EXERCISE OBJECTIVE »
Below is a set of records; restate each one word for word.
____ RECORDS SUPPLIED
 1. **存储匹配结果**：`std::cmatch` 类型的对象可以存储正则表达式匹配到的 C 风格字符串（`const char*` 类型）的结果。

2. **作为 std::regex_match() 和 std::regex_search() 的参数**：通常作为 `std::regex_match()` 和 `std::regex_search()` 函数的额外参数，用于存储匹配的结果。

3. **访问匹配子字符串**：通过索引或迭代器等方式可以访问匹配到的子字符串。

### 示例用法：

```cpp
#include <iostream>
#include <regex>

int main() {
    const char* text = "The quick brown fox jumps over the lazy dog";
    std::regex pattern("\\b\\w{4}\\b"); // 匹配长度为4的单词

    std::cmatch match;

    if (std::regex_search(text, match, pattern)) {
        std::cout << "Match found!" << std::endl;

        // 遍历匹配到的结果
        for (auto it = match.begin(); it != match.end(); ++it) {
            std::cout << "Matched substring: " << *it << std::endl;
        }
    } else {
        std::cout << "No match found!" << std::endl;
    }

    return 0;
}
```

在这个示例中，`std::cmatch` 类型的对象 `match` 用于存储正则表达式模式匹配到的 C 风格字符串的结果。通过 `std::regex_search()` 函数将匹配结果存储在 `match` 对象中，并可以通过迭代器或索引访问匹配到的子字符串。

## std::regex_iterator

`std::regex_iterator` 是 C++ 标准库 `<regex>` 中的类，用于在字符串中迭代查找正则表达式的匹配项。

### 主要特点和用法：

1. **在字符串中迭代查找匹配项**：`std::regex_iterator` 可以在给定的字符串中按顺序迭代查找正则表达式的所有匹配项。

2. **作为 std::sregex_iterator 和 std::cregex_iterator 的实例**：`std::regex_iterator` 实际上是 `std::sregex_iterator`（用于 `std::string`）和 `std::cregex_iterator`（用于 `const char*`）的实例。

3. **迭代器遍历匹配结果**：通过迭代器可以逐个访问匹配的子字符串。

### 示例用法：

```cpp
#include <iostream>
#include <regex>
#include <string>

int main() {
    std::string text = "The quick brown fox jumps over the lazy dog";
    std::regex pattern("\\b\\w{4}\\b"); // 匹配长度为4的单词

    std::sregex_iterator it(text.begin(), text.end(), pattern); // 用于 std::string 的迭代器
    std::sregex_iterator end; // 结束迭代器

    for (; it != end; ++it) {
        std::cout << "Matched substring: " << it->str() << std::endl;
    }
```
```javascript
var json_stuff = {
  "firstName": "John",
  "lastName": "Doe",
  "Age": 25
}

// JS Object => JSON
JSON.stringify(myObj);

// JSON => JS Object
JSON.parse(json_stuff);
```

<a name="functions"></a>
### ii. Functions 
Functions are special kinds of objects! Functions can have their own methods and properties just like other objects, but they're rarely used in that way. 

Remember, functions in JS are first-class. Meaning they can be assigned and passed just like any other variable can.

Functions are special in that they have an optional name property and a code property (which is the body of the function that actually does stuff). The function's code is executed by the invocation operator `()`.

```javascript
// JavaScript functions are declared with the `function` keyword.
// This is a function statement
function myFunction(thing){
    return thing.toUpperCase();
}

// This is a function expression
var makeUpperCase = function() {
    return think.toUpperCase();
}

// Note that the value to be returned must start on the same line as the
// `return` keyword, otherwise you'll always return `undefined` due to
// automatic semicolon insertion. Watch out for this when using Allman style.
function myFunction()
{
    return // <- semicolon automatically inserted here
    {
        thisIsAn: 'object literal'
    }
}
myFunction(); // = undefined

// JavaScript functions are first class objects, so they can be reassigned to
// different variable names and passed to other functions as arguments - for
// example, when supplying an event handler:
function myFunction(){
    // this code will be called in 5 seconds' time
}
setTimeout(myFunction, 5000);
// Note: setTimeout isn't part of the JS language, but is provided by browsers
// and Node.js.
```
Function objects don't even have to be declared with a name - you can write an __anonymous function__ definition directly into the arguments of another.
________
RESPONSE AREA »
 1. **存储匹配结果**：`std::cmatch` 类型的对象可以存储正则表达式匹配到的 C 风格字符串（`const char*` 类型）的结果。

2. **作为 std::regex_match() 和 std::regex_search() 的参数**：通常作为 `std::regex_match()` 和 `std::regex_search()` 函数的额外参数，用于存储匹配的结果。

3. **访问匹配子字符串**：通过索引或迭代器等方式可以访问匹配到的子字符串。

### 示例用法：

```cpp
#include <iostream>
#include <regex>

int main() {
    const char* text = "The quick brown fox jumps over the lazy dog";
    std::regex pattern("\\b\\w{4}\\b"); // 匹配长度为4的单词

    std::cmatch match;

    if (std::regex_search(text, match, pattern)) {
        std::cout << "Match found!" << std::endl;

        // 遍历匹配到的结果
        for (auto it = match.begin(); it != match.end(); ++it) {
            std::cout << "Matched substring: " << *it << std::endl;
        }
    } else {
        std::cout << "No match found!" << std::endl;
    }

    return 0;
}
```

在这个示例中，`std::cmatch` 类型的对象 `match` 用于存储正则表达式模式匹配到的 C 风格字符串的结果。通过 `std::regex_search()` 函数将匹配结果存储在 `match` 对象中，并可以通过迭代器或索引访问匹配到的子字符串。

## std::regex_iterator

`std::regex_iterator` 是 C++ 标准库 `<regex>` 中的类，用于在字符串中迭代查找正则表达式的匹配项。

### 主要特点和用法：

1. **在字符串中迭代查找匹配项**：`std::regex_iterator` 可以在给定的字符串中按顺序迭代查找正则表达式的所有匹配项。

2. **作为 std::sregex_iterator 和 std::cregex_iterator 的实例**：`std::regex_iterator` 实际上是 `std::sregex_iterator`（用于 `std::string`）和 `std::cregex_iterator`（用于 `const char*`）的实例。

3. **迭代器遍历匹配结果**：通过迭代器可以逐个访问匹配的子字符串。

### 示例用法：

```cpp
#include <iostream>
#include <regex>
#include <string>

int main() {
    std::string text = "The quick brown fox jumps over the lazy dog";
    std::regex pattern("\\b\\w{4}\\b"); // 匹配长度为4的单词

    std::sregex_iterator it(text.begin(), text.end(), pattern); // 用于 std::string 的迭代器
    std::sregex_iterator end; // 结束迭代器

    for (; it != end; ++it) {
        std::cout << "Matched substring: " << it->str() << std::endl;
    }
```
```javascript
var json_stuff = {
  "firstName": "John",
  "lastName": "Doe",
  "Age": 25
}

// JS Object => JSON
JSON.stringify(myObj);

// JSON => JS Object
JSON.parse(json_stuff);
```

<a name="functions"></a>
### ii. Functions 
Functions are special kinds of objects! Functions can have their own methods and properties just like other objects, but they're rarely used in that way. 

Remember, functions in JS are first-class. Meaning they can be assigned and passed just like any other variable can.

Functions are special in that they have an optional name property and a code property (which is the body of the function that actually does stuff). The function's code is executed by the invocation operator `()`.

```javascript
// JavaScript functions are declared with the `function` keyword.
// This is a function statement
function myFunction(thing){
    return thing.toUpperCase();
}

// This is a function expression
var makeUpperCase = function() {
    return think.toUpperCase();
}

// Note that the value to be returned must start on the same line as the
// `return` keyword, otherwise you'll always return `undefined` due to
// automatic semicolon insertion. Watch out for this when using Allman style.
function myFunction()
{
    return // <- semicolon automatically inserted here
    {
        thisIsAn: 'object literal'
    }
}
myFunction(); // = undefined

// JavaScript functions are first class objects, so they can be reassigned to
// different variable names and passed to other functions as arguments - for
// example, when supplying an event handler:
function myFunction(){
    // this code will be called in 5 seconds' time
}
setTimeout(myFunction, 5000);
// Note: setTimeout isn't part of the JS language, but is provided by browsers
// and Node.js.
```
Function objects don't even have to be declared with a name - you can write an __anonymous function__ definition directly into the arguments of another.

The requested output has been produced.